Бросок. Сталь рассекает воздух, вонзается в плечо противника. Вспышка боли в его глазах, шаг назад. Уже не чудовище, не всесильный враг — просто человек. 

Сатори оборачивается. В его взгляде нет ни удивления, ни осуждения — только спокойное, молчаливое признание. 

Сердце гремит в груди, но теперь это не страх. Это ритм жизни, движения. Вдох. Выдох. Мир остаётся целым. Тело свободно, способно двигаться. 

— Видишь? — голос Мивы-самы проникает в сознание мягко, но уверенно. — Ты никогда не была беспомощной. 

Слова не просто звук. Они проникают глубже, чем прежде. Внутри что-то сдвигается. Караван. Крики. Лязг оружия. То, что прежде казалось водоворотом ужаса, теперь ясно, отчётливо. Движения больше не прячутся в панике — каждый шаг осознан.

Шаг вперёд. В глубине сознания всё ещё звучит эхо прошлого, тихий голос шепчет:  — Страшно… 

Но сквозь этот шёпот раздаётся другое:  — Ты справляешься.

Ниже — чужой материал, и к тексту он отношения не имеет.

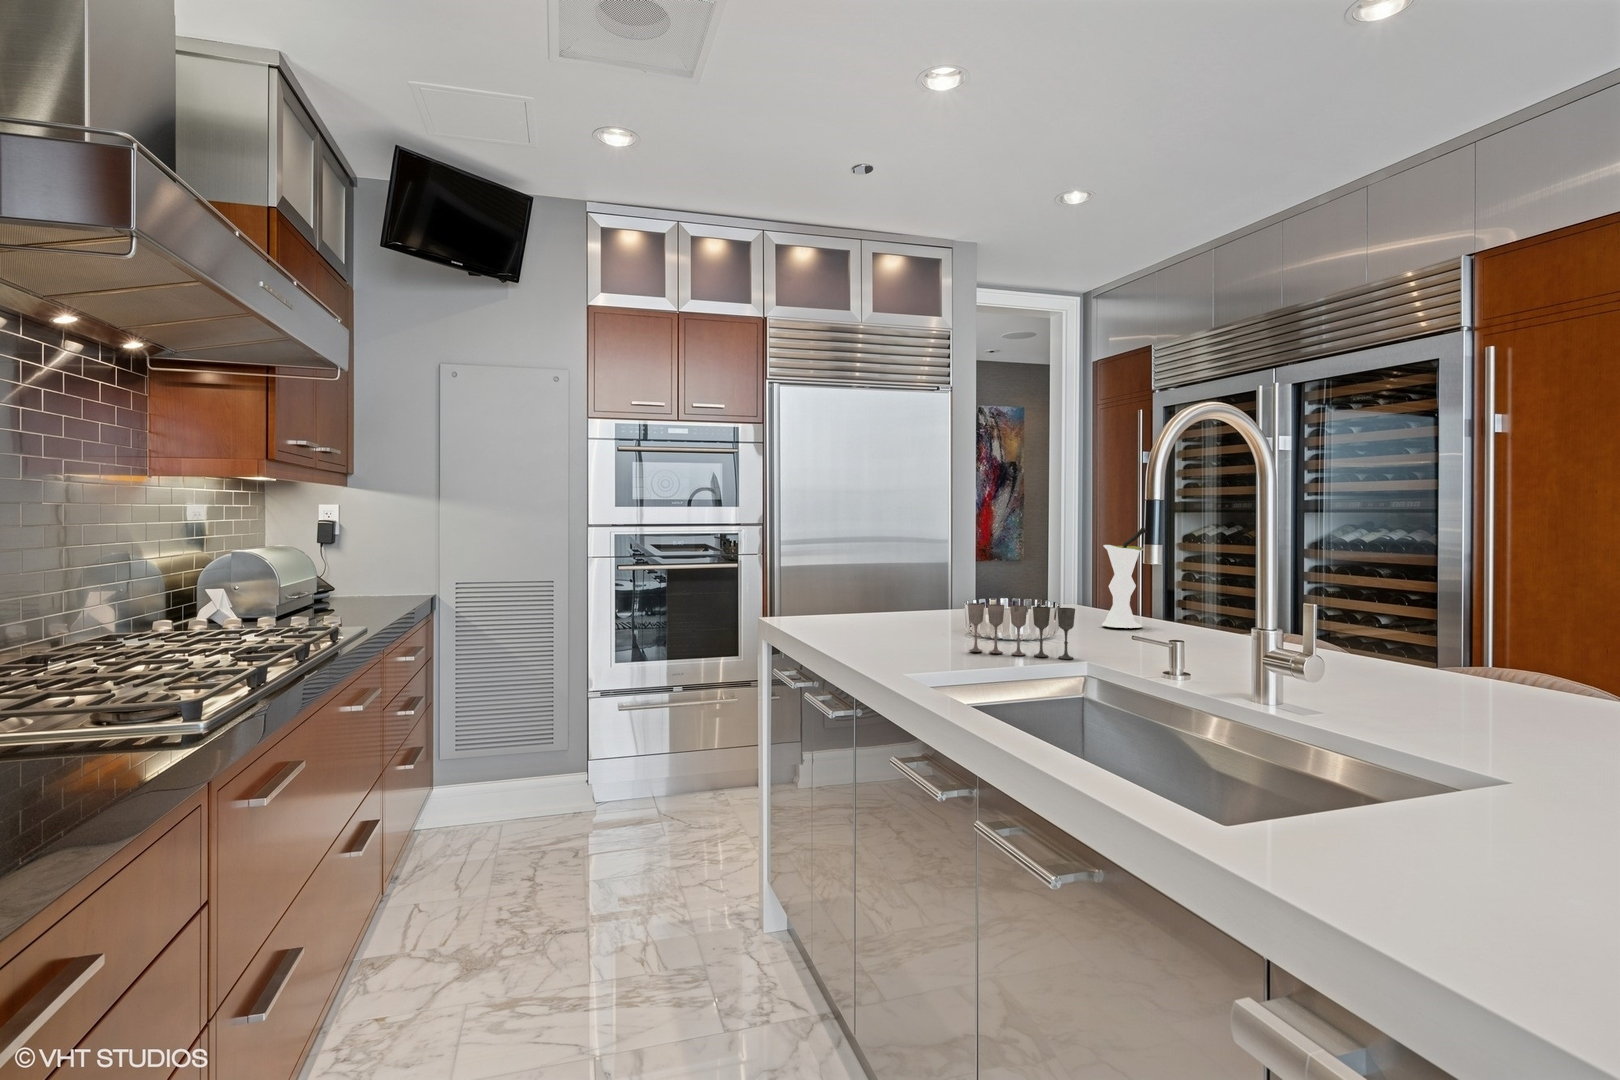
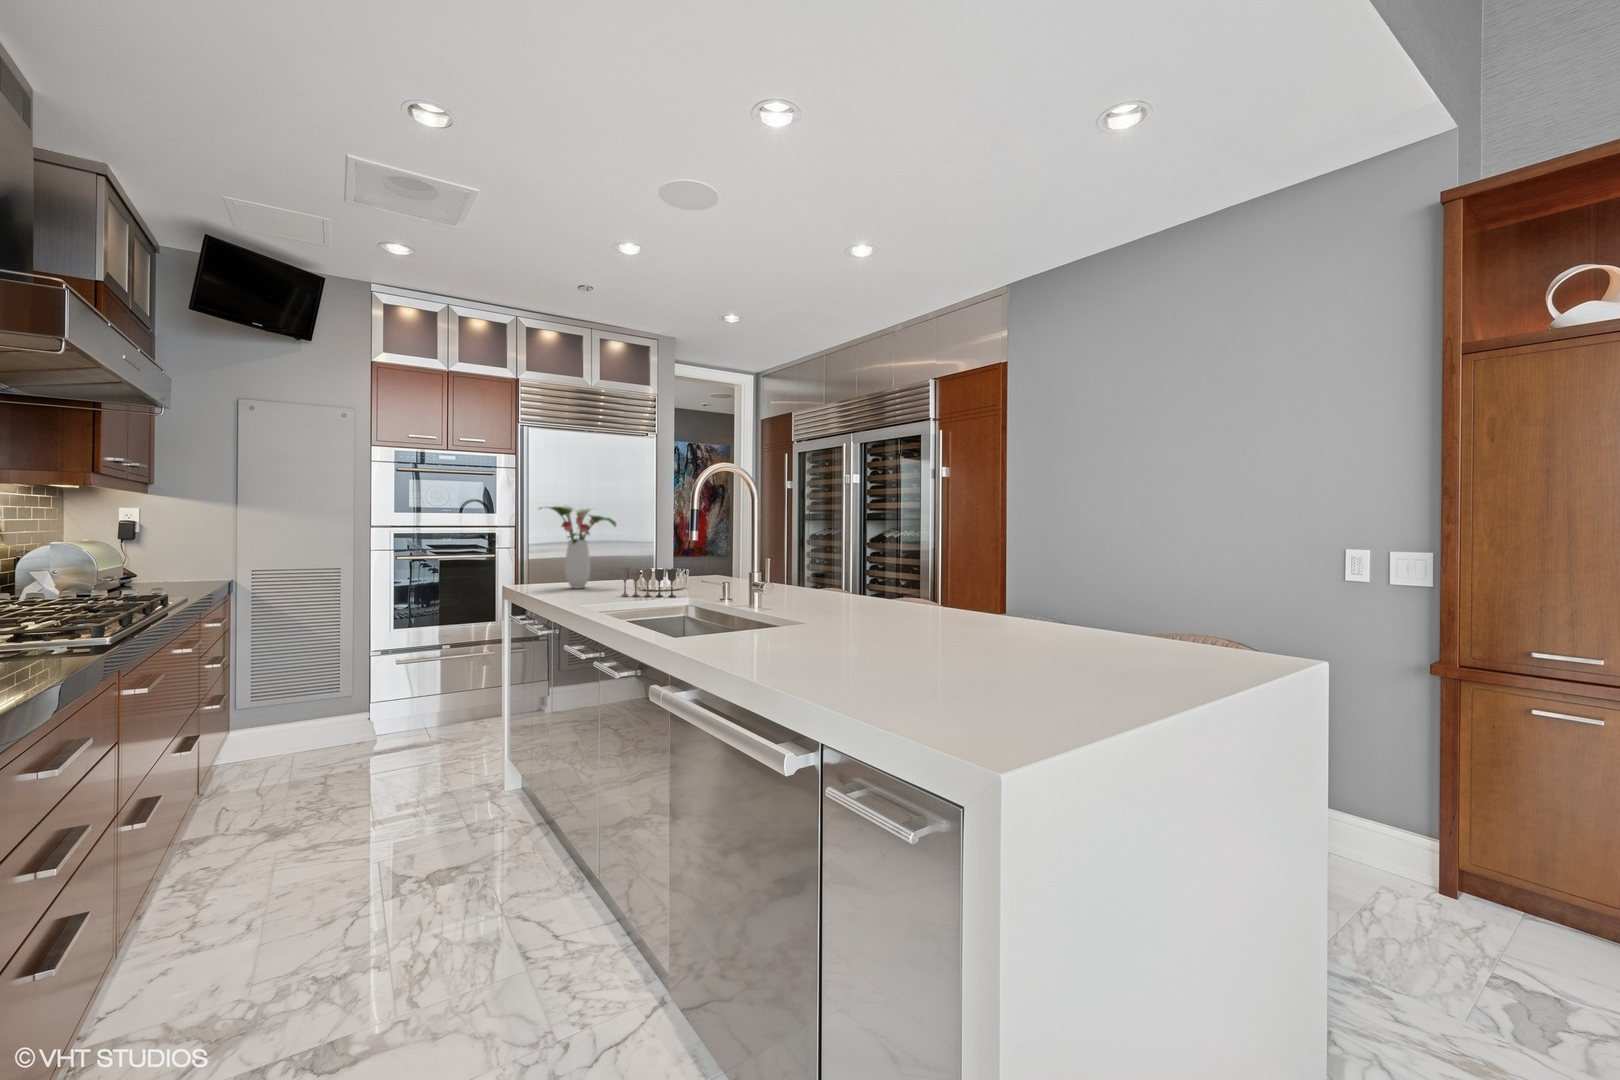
flower arrangement: none [823,492,946,629] -> present [539,506,616,588]
vase: present [1102,526,1147,628] -> none [711,526,736,583]

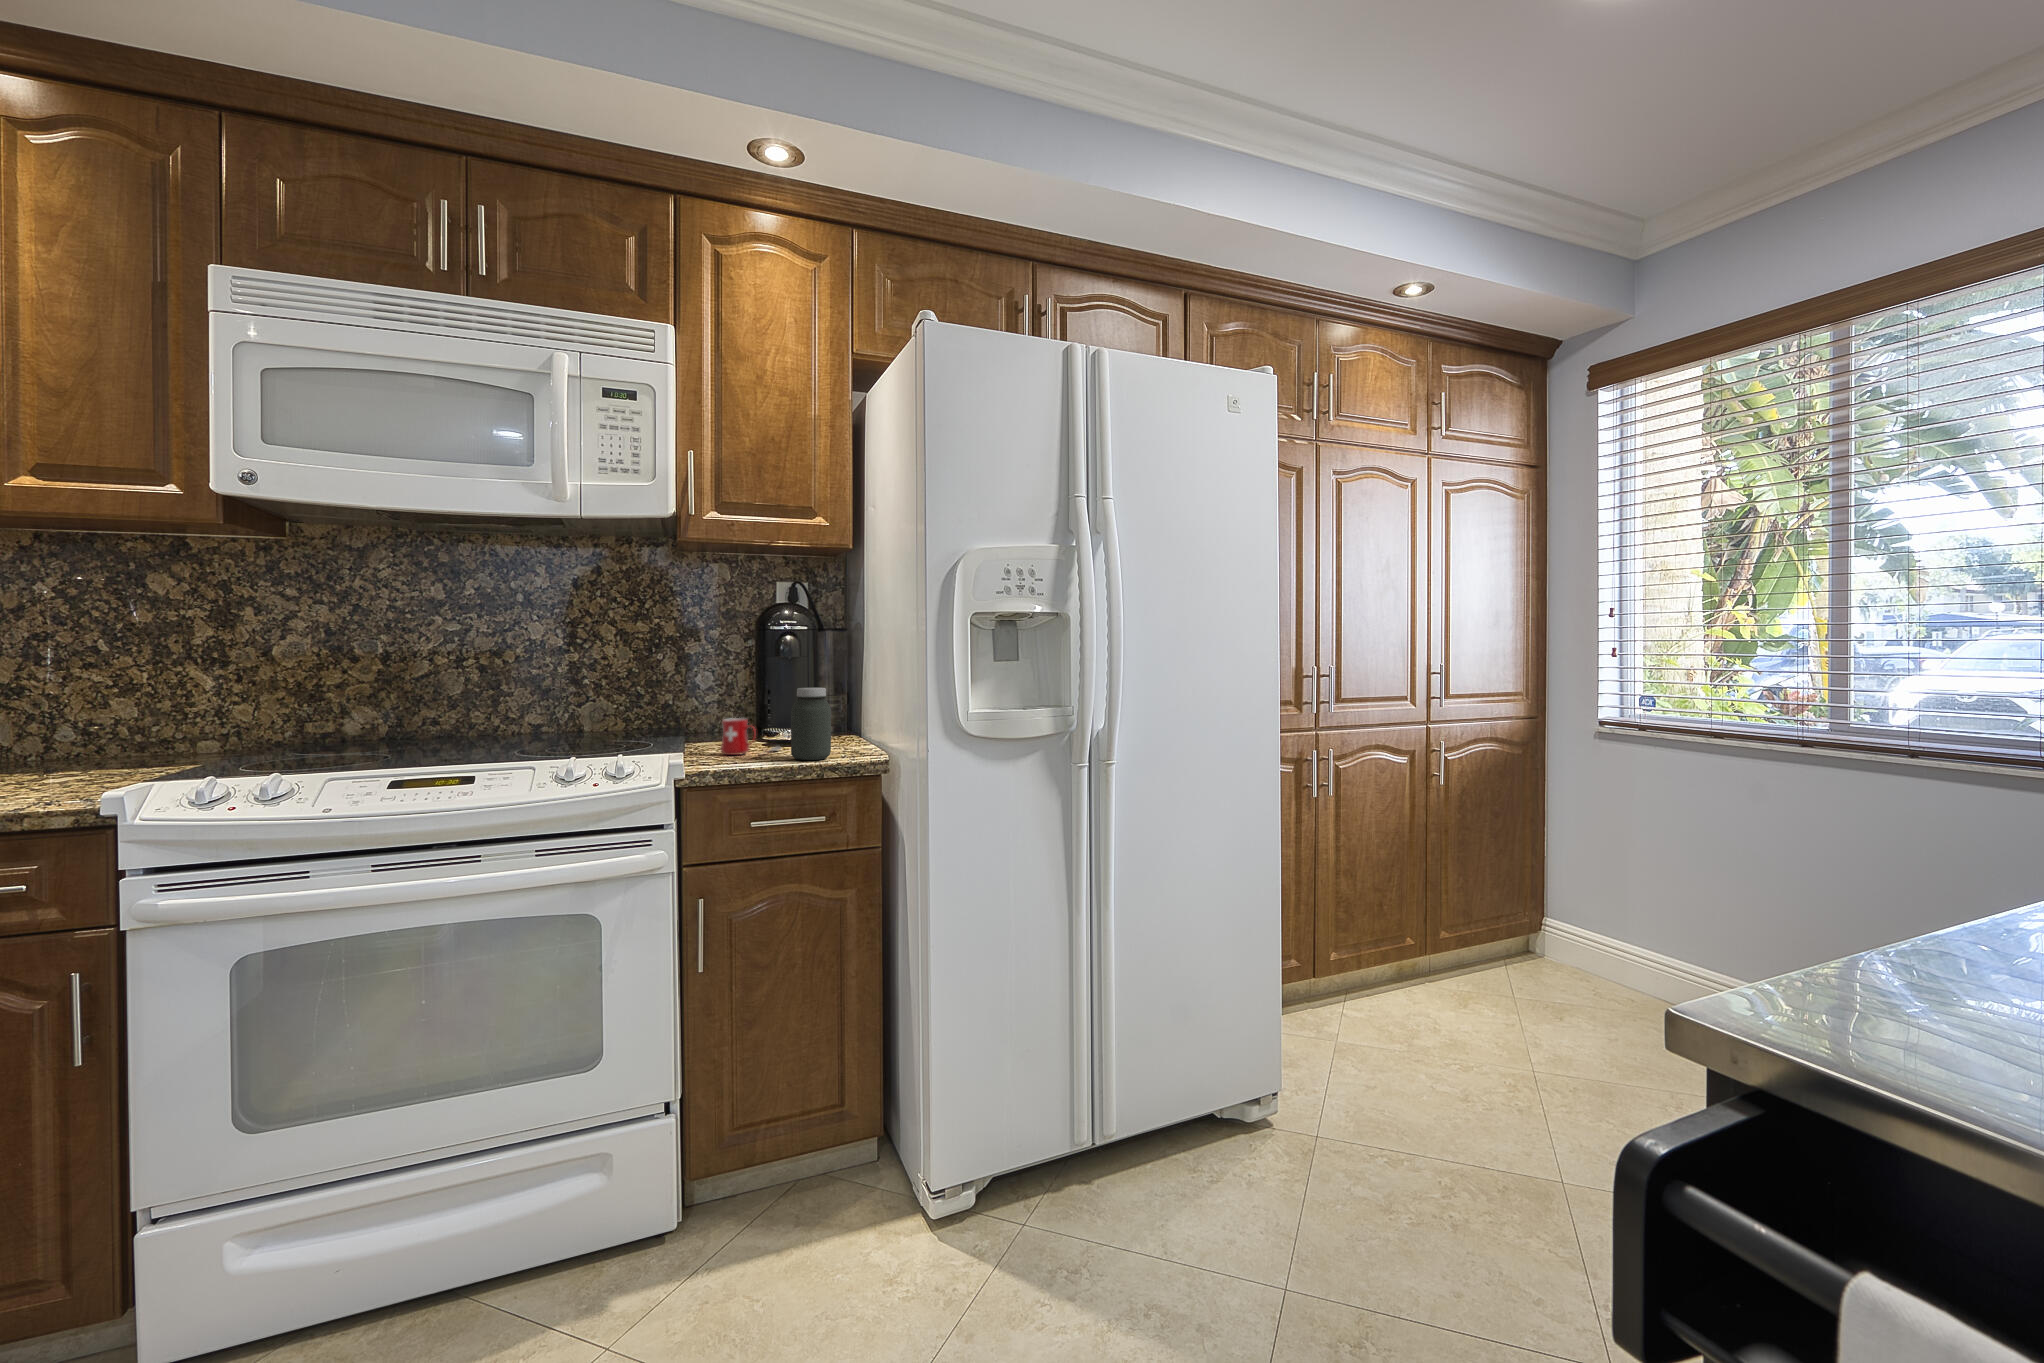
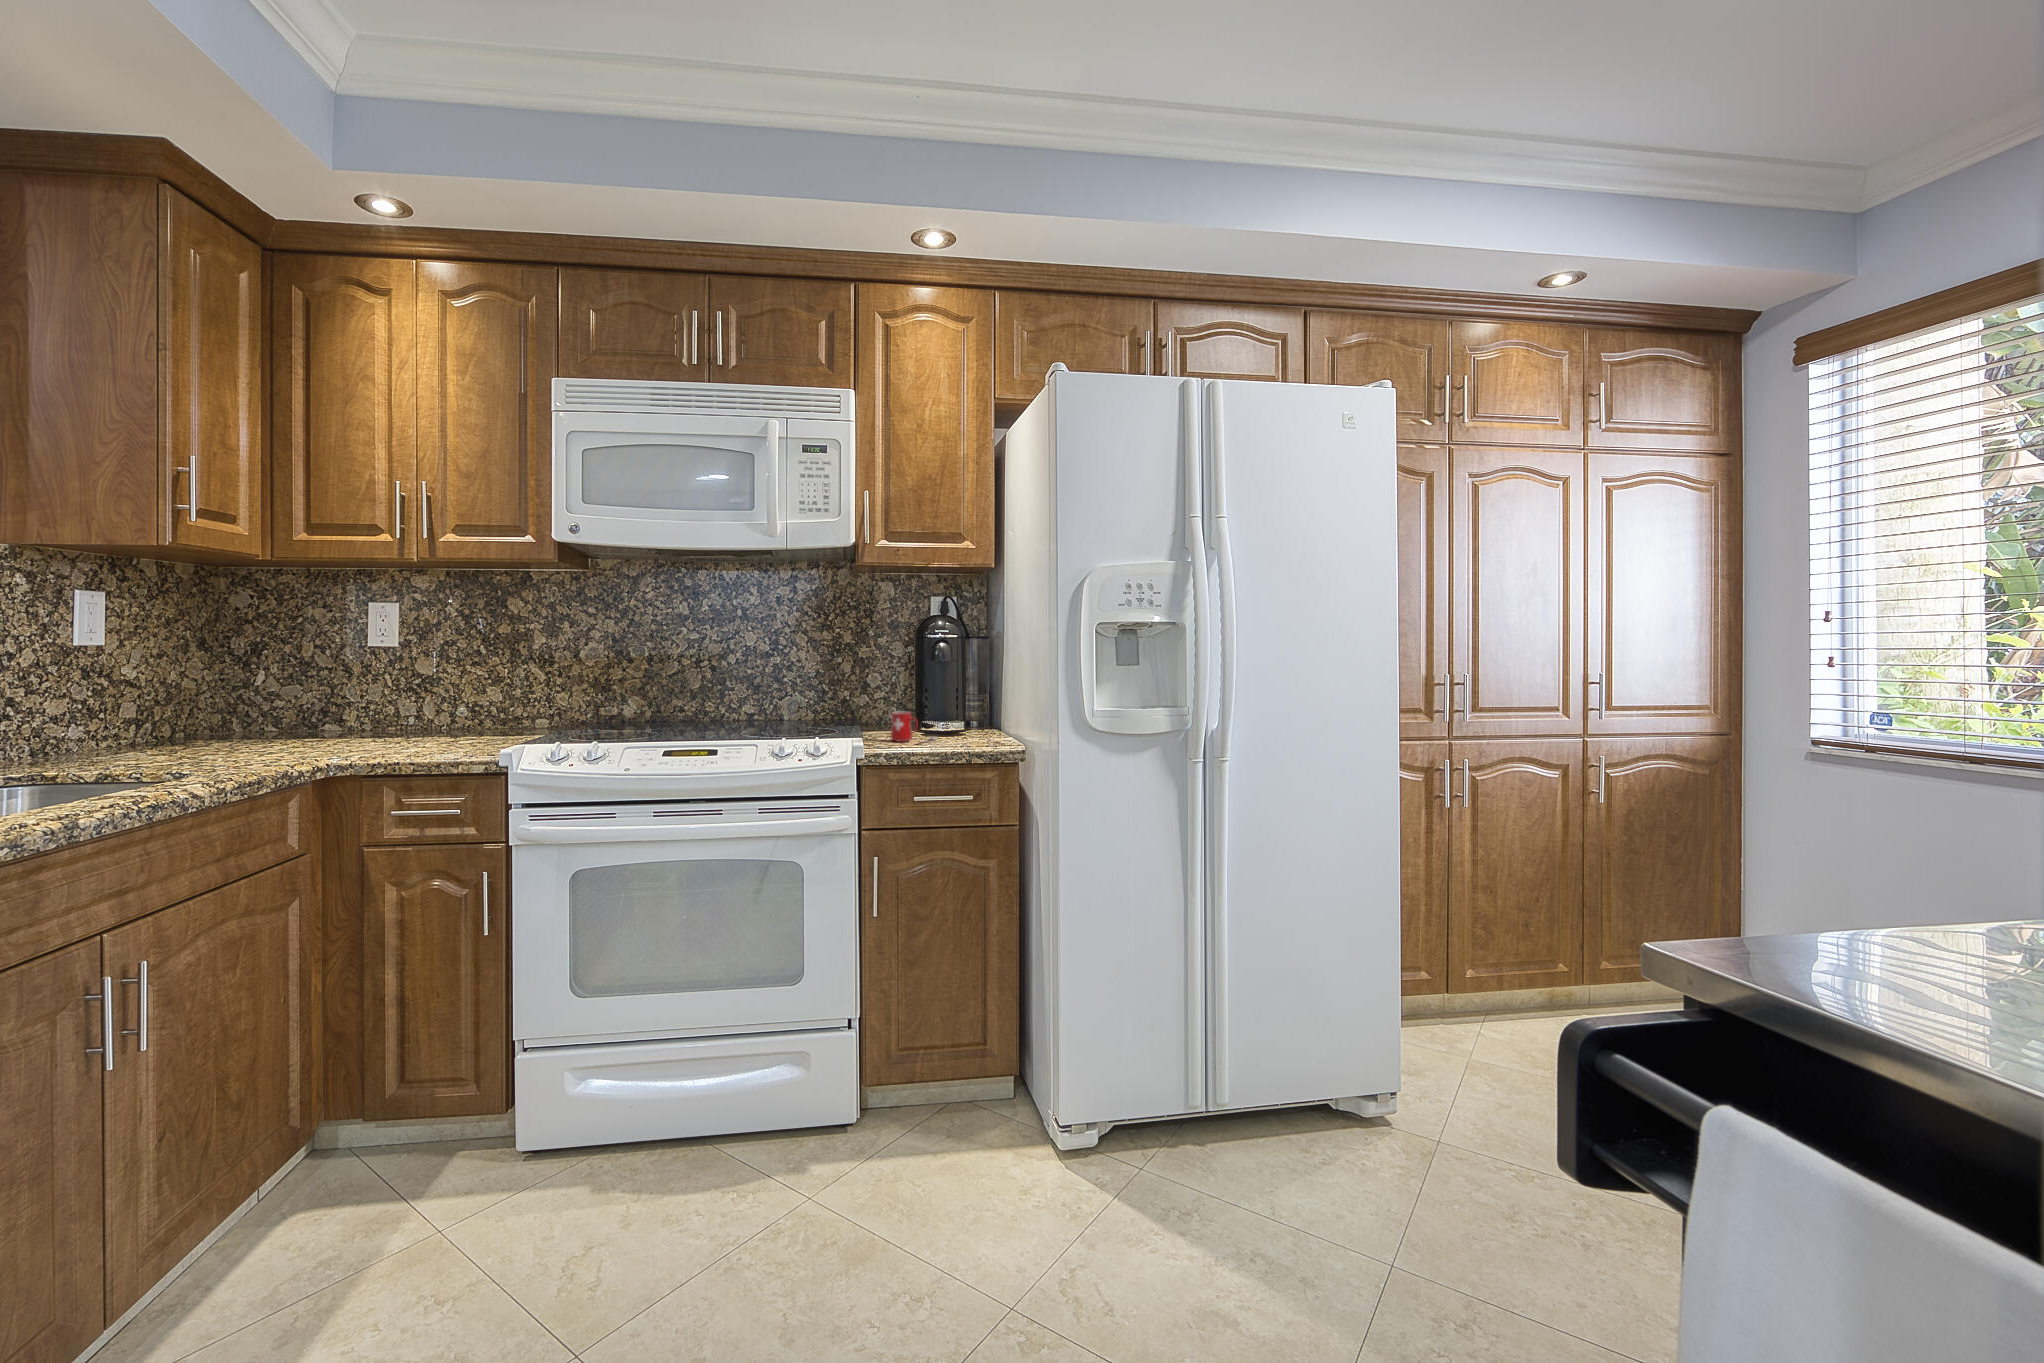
jar: present [791,688,831,760] -> none [945,687,977,747]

Гендзюцу уже не просто воспоминание. Это пространство, где время течёт иначе, где прошлое больше не неизменно. В комнате стоит тишина, но здесь, внутри созданного мира, всё наполнено звуками: шорох земли под ногами, глухие удары стали, сбивчивые дыхания. 

Мива-сама наблюдает, взгляд спокоен, пальцы ритмично постукивают по ткани. Она не вмешивается, но её присутствие ощутимо, словно тонкая, почти незримая нить, удерживающая связь с реальностью.  — Видишь, как всё замедляется? — Голос мягкий, не давит, не торопит. — Это не иллюзия. Это твоя осознанность. 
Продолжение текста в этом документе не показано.